_Required action:_ Copy out the text of each item below word for word, and leave the pictures out of your answer.

_Recorded data:_

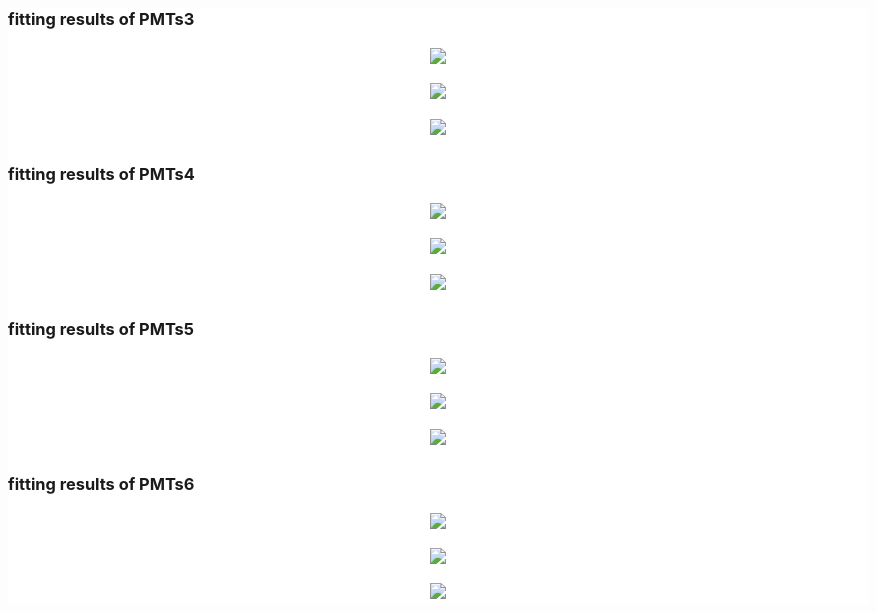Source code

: ### fitting results of PMTs3
<p align="center">
<img src="califigs/wuwoo/PMTnperes3PMTnpefilelist20.png" width="900" />
</p>
<p align="center">
<img src="califigs/wuwoo/chi2_3PMTnpefilelist20.png" width="900" />
</p>
<p align="center">
<img src="califigs/wuwoo/chi2zoomin_3PMTnpefilelist20.png" width="900" />
</p>

### fitting results of PMTs4
<p align="center">
<img src="califigs/wuwoo/PMTnperes4PMTnpefilelist20.png" width="900" />
</p>
<p align="center">
<img src="califigs/wuwoo/chi2_4PMTnpefilelist20.png" width="900" />
</p>
<p align="center">
<img src="califigs/wuwoo/chi2zoomin_4PMTnpefilelist20.png" width="900" />
</p>

### fitting results of PMTs5
<p align="center">
<img src="califigs/wuwoo/PMTnperes5PMTnpefilelist20.png" width="900" />
</p>
<p align="center">
<img src="califigs/wuwoo/chi2_5PMTnpefilelist20.png" width="900" />
</p>
<p align="center">
<img src="califigs/wuwoo/chi2zoomin_5PMTnpefilelist20.png" width="900" />
</p>

### fitting results of PMTs6
<p align="center">
<img src="califigs/wuwoo/PMTnperes6PMTnpefilelist20.png" width="900" />
</p>
<p align="center">
<img src="califigs/wuwoo/chi2_6PMTnpefilelist20.png" width="900" />
</p>
<p align="center">
<img src="califigs/wuwoo/chi2zoomin_6PMTnpefilelist20.png" width="900" />
</p>
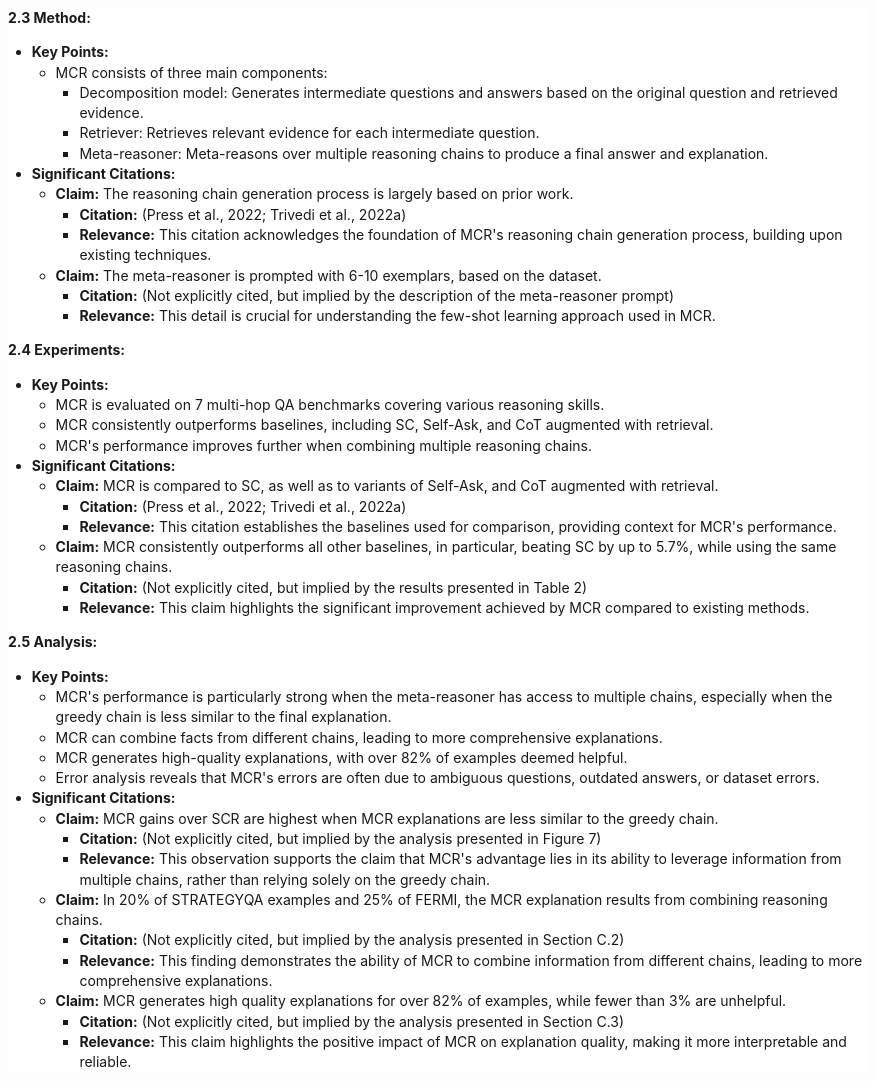 **2.3 Method:**

- **Key Points:**
    - MCR consists of three main components:
        - Decomposition model: Generates intermediate questions and answers based on the original question and retrieved evidence.
        - Retriever: Retrieves relevant evidence for each intermediate question.
        - Meta-reasoner: Meta-reasons over multiple reasoning chains to produce a final answer and explanation.
- **Significant Citations:**
    - **Claim:** The reasoning chain generation process is largely based on prior work.
        - **Citation:** (Press et al., 2022; Trivedi et al., 2022a)
        - **Relevance:** This citation acknowledges the foundation of MCR's reasoning chain generation process, building upon existing techniques.
    - **Claim:** The meta-reasoner is prompted with 6-10 exemplars, based on the dataset.
        - **Citation:** (Not explicitly cited, but implied by the description of the meta-reasoner prompt)
        - **Relevance:** This detail is crucial for understanding the few-shot learning approach used in MCR.

**2.4 Experiments:**

- **Key Points:**
    - MCR is evaluated on 7 multi-hop QA benchmarks covering various reasoning skills.
    - MCR consistently outperforms baselines, including SC, Self-Ask, and CoT augmented with retrieval.
    - MCR's performance improves further when combining multiple reasoning chains.
- **Significant Citations:**
    - **Claim:** MCR is compared to SC, as well as to variants of Self-Ask, and CoT augmented with retrieval.
        - **Citation:** (Press et al., 2022; Trivedi et al., 2022a)
        - **Relevance:** This citation establishes the baselines used for comparison, providing context for MCR's performance.
    - **Claim:** MCR consistently outperforms all other baselines, in particular, beating SC by up to 5.7%, while using the same reasoning chains.
        - **Citation:** (Not explicitly cited, but implied by the results presented in Table 2)
        - **Relevance:** This claim highlights the significant improvement achieved by MCR compared to existing methods.

**2.5 Analysis:**

- **Key Points:**
    - MCR's performance is particularly strong when the meta-reasoner has access to multiple chains, especially when the greedy chain is less similar to the final explanation.
    - MCR can combine facts from different chains, leading to more comprehensive explanations.
    - MCR generates high-quality explanations, with over 82% of examples deemed helpful.
    - Error analysis reveals that MCR's errors are often due to ambiguous questions, outdated answers, or dataset errors.
- **Significant Citations:**
    - **Claim:** MCR gains over SCR are highest when MCR explanations are less similar to the greedy chain.
        - **Citation:** (Not explicitly cited, but implied by the analysis presented in Figure 7)
        - **Relevance:** This observation supports the claim that MCR's advantage lies in its ability to leverage information from multiple chains, rather than relying solely on the greedy chain.
    - **Claim:** In 20% of STRATEGYQA examples and 25% of FERMI, the MCR explanation results from combining reasoning chains.
        - **Citation:** (Not explicitly cited, but implied by the analysis presented in Section C.2)
        - **Relevance:** This finding demonstrates the ability of MCR to combine information from different chains, leading to more comprehensive explanations.
    - **Claim:** MCR generates high quality explanations for over 82% of examples, while fewer than 3% are unhelpful.
        - **Citation:** (Not explicitly cited, but implied by the analysis presented in Section C.3)
        - **Relevance:** This claim highlights the positive impact of MCR on explanation quality, making it more interpretable and reliable.
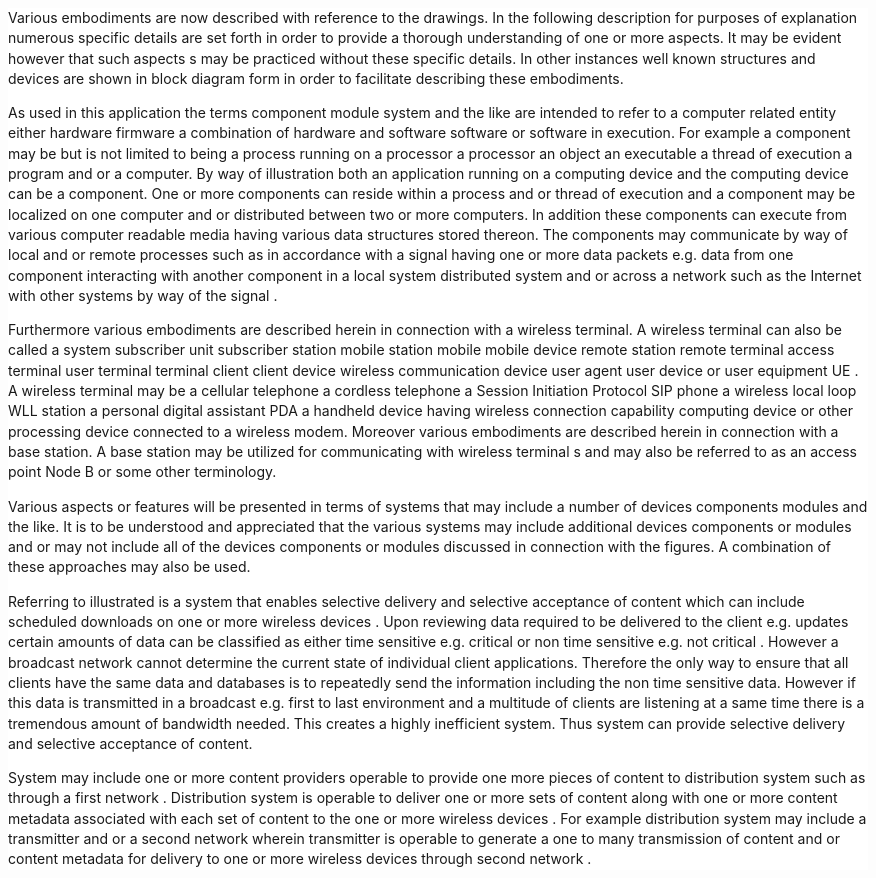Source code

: Various embodiments are now described with reference to the drawings. In the following description for purposes of explanation numerous specific details are set forth in order to provide a thorough understanding of one or more aspects. It may be evident however that such aspects s may be practiced without these specific details. In other instances well known structures and devices are shown in block diagram form in order to facilitate describing these embodiments.

As used in this application the terms component module system and the like are intended to refer to a computer related entity either hardware firmware a combination of hardware and software software or software in execution. For example a component may be but is not limited to being a process running on a processor a processor an object an executable a thread of execution a program and or a computer. By way of illustration both an application running on a computing device and the computing device can be a component. One or more components can reside within a process and or thread of execution and a component may be localized on one computer and or distributed between two or more computers. In addition these components can execute from various computer readable media having various data structures stored thereon. The components may communicate by way of local and or remote processes such as in accordance with a signal having one or more data packets e.g. data from one component interacting with another component in a local system distributed system and or across a network such as the Internet with other systems by way of the signal .

Furthermore various embodiments are described herein in connection with a wireless terminal. A wireless terminal can also be called a system subscriber unit subscriber station mobile station mobile mobile device remote station remote terminal access terminal user terminal terminal client client device wireless communication device user agent user device or user equipment UE . A wireless terminal may be a cellular telephone a cordless telephone a Session Initiation Protocol SIP phone a wireless local loop WLL station a personal digital assistant PDA a handheld device having wireless connection capability computing device or other processing device connected to a wireless modem. Moreover various embodiments are described herein in connection with a base station. A base station may be utilized for communicating with wireless terminal s and may also be referred to as an access point Node B or some other terminology.

Various aspects or features will be presented in terms of systems that may include a number of devices components modules and the like. It is to be understood and appreciated that the various systems may include additional devices components or modules and or may not include all of the devices components or modules discussed in connection with the figures. A combination of these approaches may also be used.

Referring to illustrated is a system that enables selective delivery and selective acceptance of content which can include scheduled downloads on one or more wireless devices . Upon reviewing data required to be delivered to the client e.g. updates certain amounts of data can be classified as either time sensitive e.g. critical or non time sensitive e.g. not critical . However a broadcast network cannot determine the current state of individual client applications. Therefore the only way to ensure that all clients have the same data and databases is to repeatedly send the information including the non time sensitive data. However if this data is transmitted in a broadcast e.g. first to last environment and a multitude of clients are listening at a same time there is a tremendous amount of bandwidth needed. This creates a highly inefficient system. Thus system can provide selective delivery and selective acceptance of content.

System may include one or more content providers operable to provide one more pieces of content to distribution system such as through a first network . Distribution system is operable to deliver one or more sets of content along with one or more content metadata associated with each set of content to the one or more wireless devices . For example distribution system may include a transmitter and or a second network wherein transmitter is operable to generate a one to many transmission of content and or content metadata for delivery to one or more wireless devices through second network .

_Result:_
Source code

: ### fitting results of PMTs3
<p align="center">
<img src="califigs/wuwoo/PMTnperes3PMTnpefilelist20.png" width="900" />
</p>
<p align="center">
<img src="califigs/wuwoo/chi2_3PMTnpefilelist20.png" width="900" />
</p>
<p align="center">
<img src="califigs/wuwoo/chi2zoomin_3PMTnpefilelist20.png" width="900" />
</p>

### fitting results of PMTs4
<p align="center">
<img src="califigs/wuwoo/PMTnperes4PMTnpefilelist20.png" width="900" />
</p>
<p align="center">
<img src="califigs/wuwoo/chi2_4PMTnpefilelist20.png" width="900" />
</p>
<p align="center">
<img src="califigs/wuwoo/chi2zoomin_4PMTnpefilelist20.png" width="900" />
</p>

### fitting results of PMTs5
<p align="center">
<img src="califigs/wuwoo/PMTnperes5PMTnpefilelist20.png" width="900" />
</p>
<p align="center">
<img src="califigs/wuwoo/chi2_5PMTnpefilelist20.png" width="900" />
</p>
<p align="center">
<img src="califigs/wuwoo/chi2zoomin_5PMTnpefilelist20.png" width="900" />
</p>

### fitting results of PMTs6
<p align="center">
<img src="califigs/wuwoo/PMTnperes6PMTnpefilelist20.png" width="900" />
</p>
<p align="center">
<img src="califigs/wuwoo/chi2_6PMTnpefilelist20.png" width="900" />
</p>
<p align="center">
<img src="califigs/wuwoo/chi2zoomin_6PMTnpefilelist20.png" width="900" />
</p>
 **2.3 Method:**

- **Key Points:**
    - MCR consists of three main components:
        - Decomposition model: Generates intermediate questions and answers based on the original question and retrieved evidence.
        - Retriever: Retrieves relevant evidence for each intermediate question.
        - Meta-reasoner: Meta-reasons over multiple reasoning chains to produce a final answer and explanation.
- **Significant Citations:**
    - **Claim:** The reasoning chain generation process is largely based on prior work.
        - **Citation:** (Press et al., 2022; Trivedi et al., 2022a)
        - **Relevance:** This citation acknowledges the foundation of MCR's reasoning chain generation process, building upon existing techniques.
    - **Claim:** The meta-reasoner is prompted with 6-10 exemplars, based on the dataset.
        - **Citation:** (Not explicitly cited, but implied by the description of the meta-reasoner prompt)
        - **Relevance:** This detail is crucial for understanding the few-shot learning approach used in MCR.

**2.4 Experiments:**

- **Key Points:**
    - MCR is evaluated on 7 multi-hop QA benchmarks covering various reasoning skills.
    - MCR consistently outperforms baselines, including SC, Self-Ask, and CoT augmented with retrieval.
    - MCR's performance improves further when combining multiple reasoning chains.
- **Significant Citations:**
    - **Claim:** MCR is compared to SC, as well as to variants of Self-Ask, and CoT augmented with retrieval.
        - **Citation:** (Press et al., 2022; Trivedi et al., 2022a)
        - **Relevance:** This citation establishes the baselines used for comparison, providing context for MCR's performance.
    - **Claim:** MCR consistently outperforms all other baselines, in particular, beating SC by up to 5.7%, while using the same reasoning chains.
        - **Citation:** (Not explicitly cited, but implied by the results presented in Table 2)
        - **Relevance:** This claim highlights the significant improvement achieved by MCR compared to existing methods.

**2.5 Analysis:**

- **Key Points:**
    - MCR's performance is particularly strong when the meta-reasoner has access to multiple chains, especially when the greedy chain is less similar to the final explanation.
    - MCR can combine facts from different chains, leading to more comprehensive explanations.
    - MCR generates high-quality explanations, with over 82% of examples deemed helpful.
    - Error analysis reveals that MCR's errors are often due to ambiguous questions, outdated answers, or dataset errors.
- **Significant Citations:**
    - **Claim:** MCR gains over SCR are highest when MCR explanations are less similar to the greedy chain.
        - **Citation:** (Not explicitly cited, but implied by the analysis presented in Figure 7)
        - **Relevance:** This observation supports the claim that MCR's advantage lies in its ability to leverage information from multiple chains, rather than relying solely on the greedy chain.
    - **Claim:** In 20% of STRATEGYQA examples and 25% of FERMI, the MCR explanation results from combining reasoning chains.
        - **Citation:** (Not explicitly cited, but implied by the analysis presented in Section C.2)
        - **Relevance:** This finding demonstrates the ability of MCR to combine information from different chains, leading to more comprehensive explanations.
    - **Claim:** MCR generates high quality explanations for over 82% of examples, while fewer than 3% are unhelpful.
        - **Citation:** (Not explicitly cited, but implied by the analysis presented in Section C.3)
        - **Relevance:** This claim highlights the positive impact of MCR on explanation quality, making it more interpretable and reliable.
Source code

: Various embodiments are now described with reference to the drawings. In the following description for purposes of explanation numerous specific details are set forth in order to provide a thorough understanding of one or more aspects. It may be evident however that such aspects s may be practiced without these specific details. In other instances well known structures and devices are shown in block diagram form in order to facilitate describing these embodiments.

As used in this application the terms component module system and the like are intended to refer to a computer related entity either hardware firmware a combination of hardware and software software or software in execution. For example a component may be but is not limited to being a process running on a processor a processor an object an executable a thread of execution a program and or a computer. By way of illustration both an application running on a computing device and the computing device can be a component. One or more components can reside within a process and or thread of execution and a component may be localized on one computer and or distributed between two or more computers. In addition these components can execute from various computer readable media having various data structures stored thereon. The components may communicate by way of local and or remote processes such as in accordance with a signal having one or more data packets e.g. data from one component interacting with another component in a local system distributed system and or across a network such as the Internet with other systems by way of the signal .

Furthermore various embodiments are described herein in connection with a wireless terminal. A wireless terminal can also be called a system subscriber unit subscriber station mobile station mobile mobile device remote station remote terminal access terminal user terminal terminal client client device wireless communication device user agent user device or user equipment UE . A wireless terminal may be a cellular telephone a cordless telephone a Session Initiation Protocol SIP phone a wireless local loop WLL station a personal digital assistant PDA a handheld device having wireless connection capability computing device or other processing device connected to a wireless modem. Moreover various embodiments are described herein in connection with a base station. A base station may be utilized for communicating with wireless terminal s and may also be referred to as an access point Node B or some other terminology.

Various aspects or features will be presented in terms of systems that may include a number of devices components modules and the like. It is to be understood and appreciated that the various systems may include additional devices components or modules and or may not include all of the devices components or modules discussed in connection with the figures. A combination of these approaches may also be used.

Referring to illustrated is a system that enables selective delivery and selective acceptance of content which can include scheduled downloads on one or more wireless devices . Upon reviewing data required to be delivered to the client e.g. updates certain amounts of data can be classified as either time sensitive e.g. critical or non time sensitive e.g. not critical . However a broadcast network cannot determine the current state of individual client applications. Therefore the only way to ensure that all clients have the same data and databases is to repeatedly send the information including the non time sensitive data. However if this data is transmitted in a broadcast e.g. first to last environment and a multitude of clients are listening at a same time there is a tremendous amount of bandwidth needed. This creates a highly inefficient system. Thus system can provide selective delivery and selective acceptance of content.

System may include one or more content providers operable to provide one more pieces of content to distribution system such as through a first network . Distribution system is operable to deliver one or more sets of content along with one or more content metadata associated with each set of content to the one or more wireless devices . For example distribution system may include a transmitter and or a second network wherein transmitter is operable to generate a one to many transmission of content and or content metadata for delivery to one or more wireless devices through second network .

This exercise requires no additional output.